[Page-level text extractions]

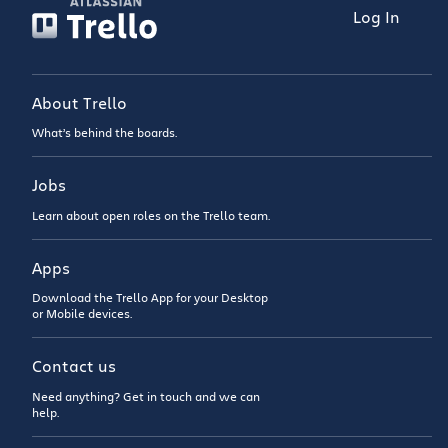
Log In
About Trello
What’s behind the boards.
Jobs
Learn about open roles on the Trello team.
Apps
Download the Trello App for your Desktop
or Mobile devices.
Contact us
Need anything? Get in touch and we can
help.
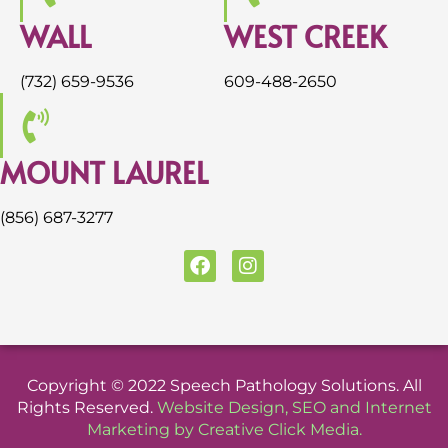
WALL
WEST CREEK
(732) 659-9536
609-488-2650
MOUNT LAUREL
(856) 687-3277
F
I
a
n
c
s
e
t
b
a
o
g
o
r
Copyright © 2022 Speech Pathology Solutions. All
k
a
Rights Reserved.
Website Design
,
SEO
and
Internet
m
Marketing
by
Creative Click Media
.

**Exercise:** Give every line of text in the material above as a Markdown table with the columns "n" (row number) and "Line", leaving out blank lines and the pictures.

**Exercise result:**
| n | Line |
|---|---|
| 1 | Log In |
| 2 | About Trello |
| 3 | What’s behind the boards. |
| 4 | Jobs |
| 5 | Learn about open roles on the Trello team. |
| 6 | Apps |
| 7 | Download the Trello App for your Desktop |
| 8 | or Mobile devices. |
| 9 | Contact us |
| 10 | Need anything? Get in touch and we can |
| 11 | help. |
| 12 | WALL |
| 13 | WEST CREEK |
| 14 | (732) 659-9536 |
| 15 | 609-488-2650 |
| 16 | MOUNT LAUREL |
| 17 | (856) 687-3277 |
| 18 | F |
| 19 | I |
| 20 | a |
| 21 | n |
| 22 | c |
| 23 | s |
| 24 | e |
| 25 | t |
| 26 | b |
| 27 | a |
| 28 | o |
| 29 | g |
| 30 | o |
| 31 | r |
| 32 | Copyright © 2022 Speech Pathology Solutions. All |
| 33 | k |
| 34 | a |
| 35 | Rights Reserved. |
| 36 | Website Design |
| 37 | , |
| 38 | SEO |
| 39 | and |
| 40 | Internet |
| 41 | m |
| 42 | Marketing |
| 43 | by |
| 44 | Creative Click Media |
| 45 | . |